TASK PROMPT:
On every line of the listing, check for "Nichols"; copy the lines that have it.

━━━━━━

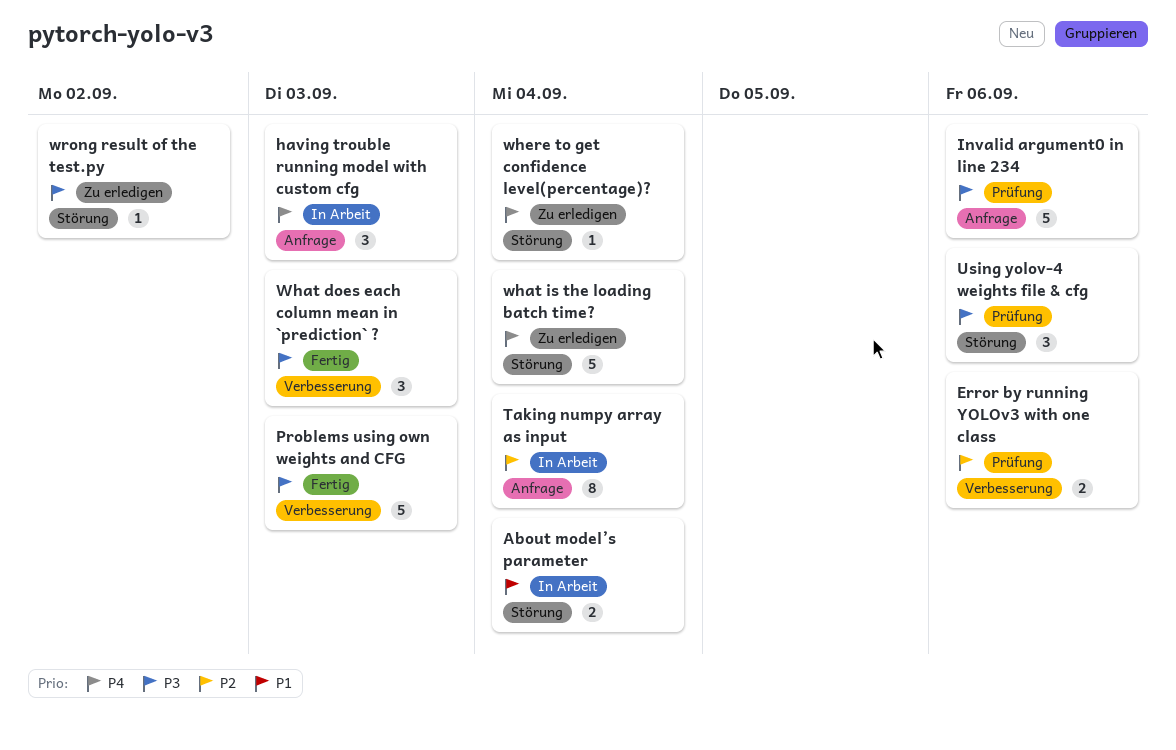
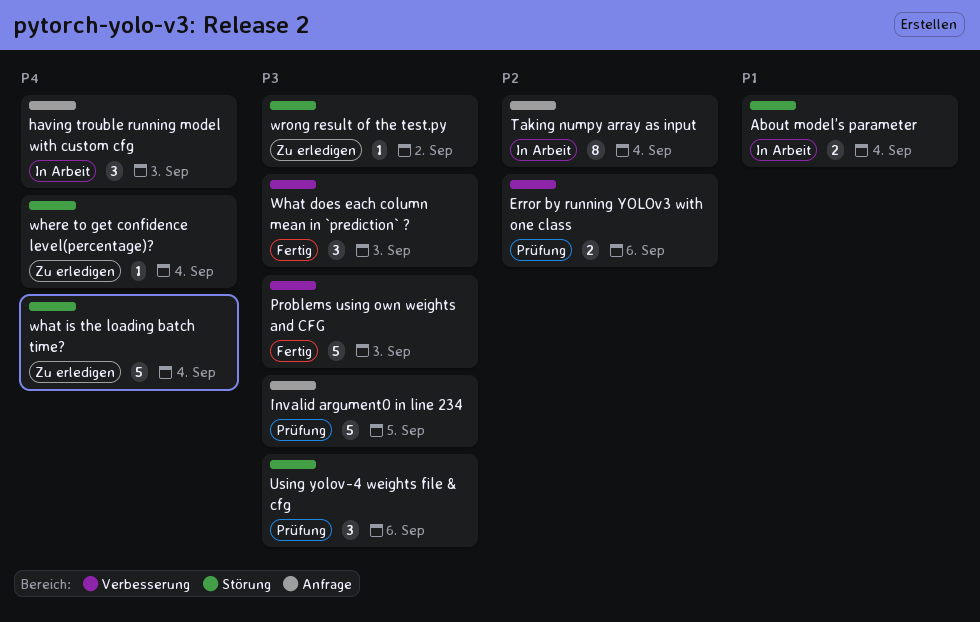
Invalid argument0 in line 234, due: Sep 6 -> Sep 5

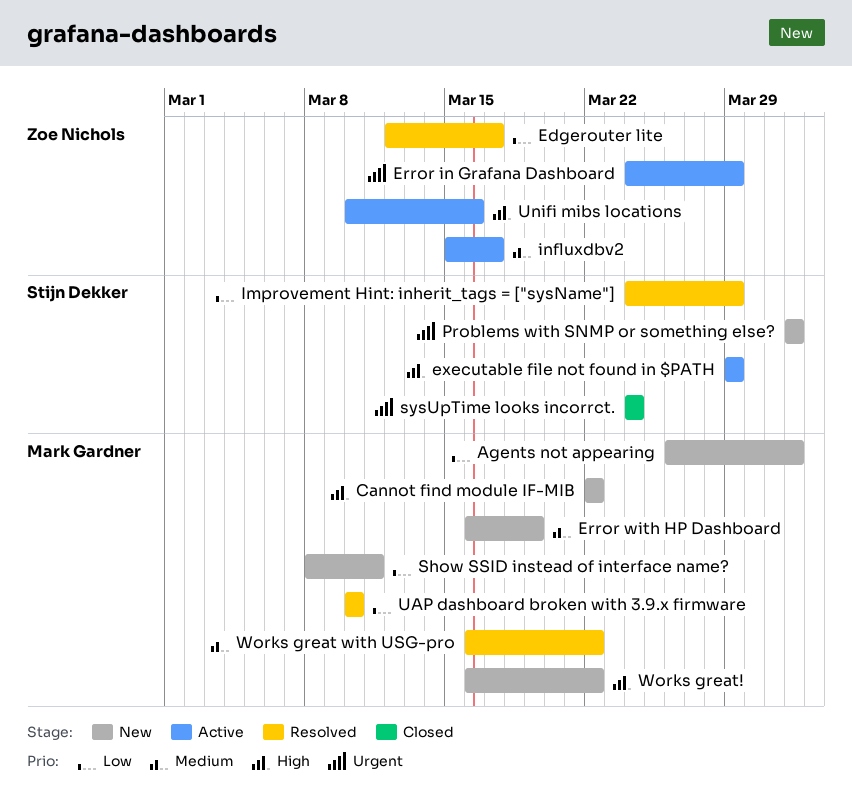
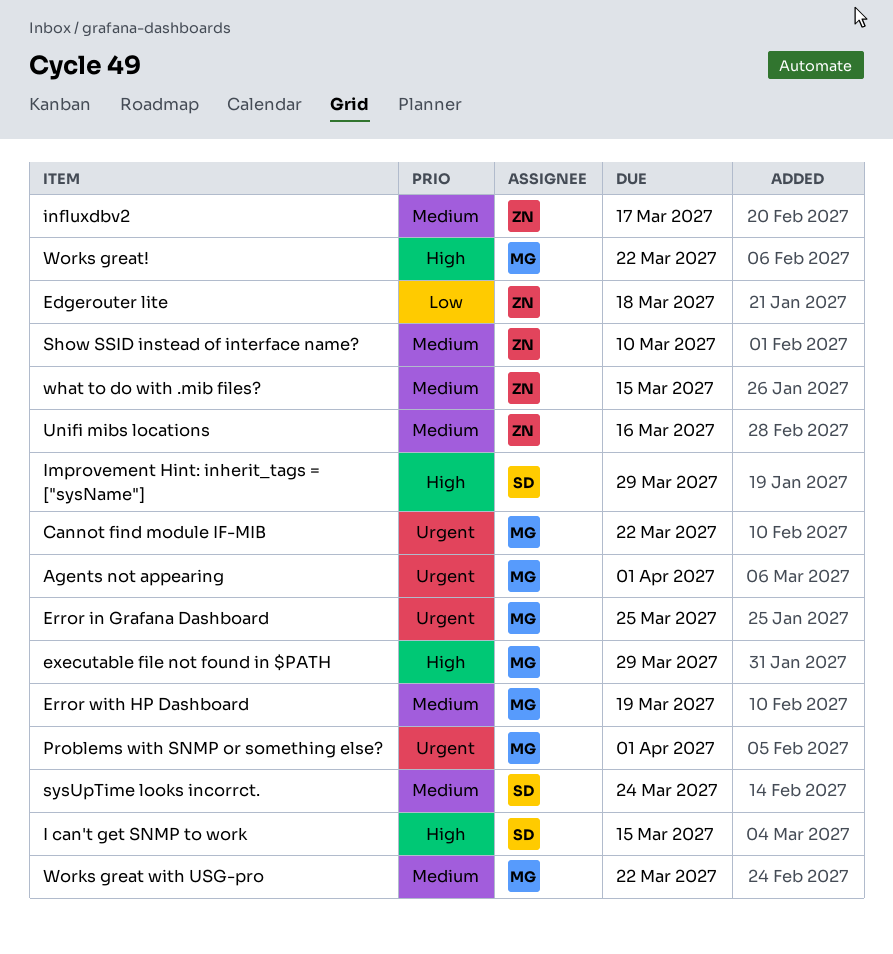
Agents not appearing, priority: Low -> Urgent
Cannot find module IF-MIB, priority: High -> Urgent
Edgerouter lite, due: Mar 17 -> Mar 18
Error in Grafana Dashboard, owner: Zoe Nichols -> Mark Gardner
Error in Grafana Dashboard, due: Mar 29 -> Mar 25
executable file not found in $PATH, owner: Stijn Dekker -> Mark Gardner
I can't get SNMP to work: none -> present
Improvement Hint: inherit_tags = ["sysName"], priority: Low -> High
Problems with SNMP or something else?, owner: Stijn Dekker -> Mark Gardner
Show SSID instead of interface name?, owner: Mark Gardner -> Zoe Nichols
Show SSID instead of interface name?, priority: Low -> Medium
Show SSID instead of interface name?, due: Mar 11 -> Mar 10
sysUpTime looks incorrct., priority: Urgent -> Medium
UAP dashboard broken with 3.9.x firmware: present -> none
Unifi mibs locations, priority: High -> Medium
what to do with .mib files?: none -> present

━━━━━━

COMPLETED EXERCISE:
Error in Grafana Dashboard, owner: Zoe Nichols -> Mark Gardner
Show SSID instead of interface name?, owner: Mark Gardner -> Zoe Nichols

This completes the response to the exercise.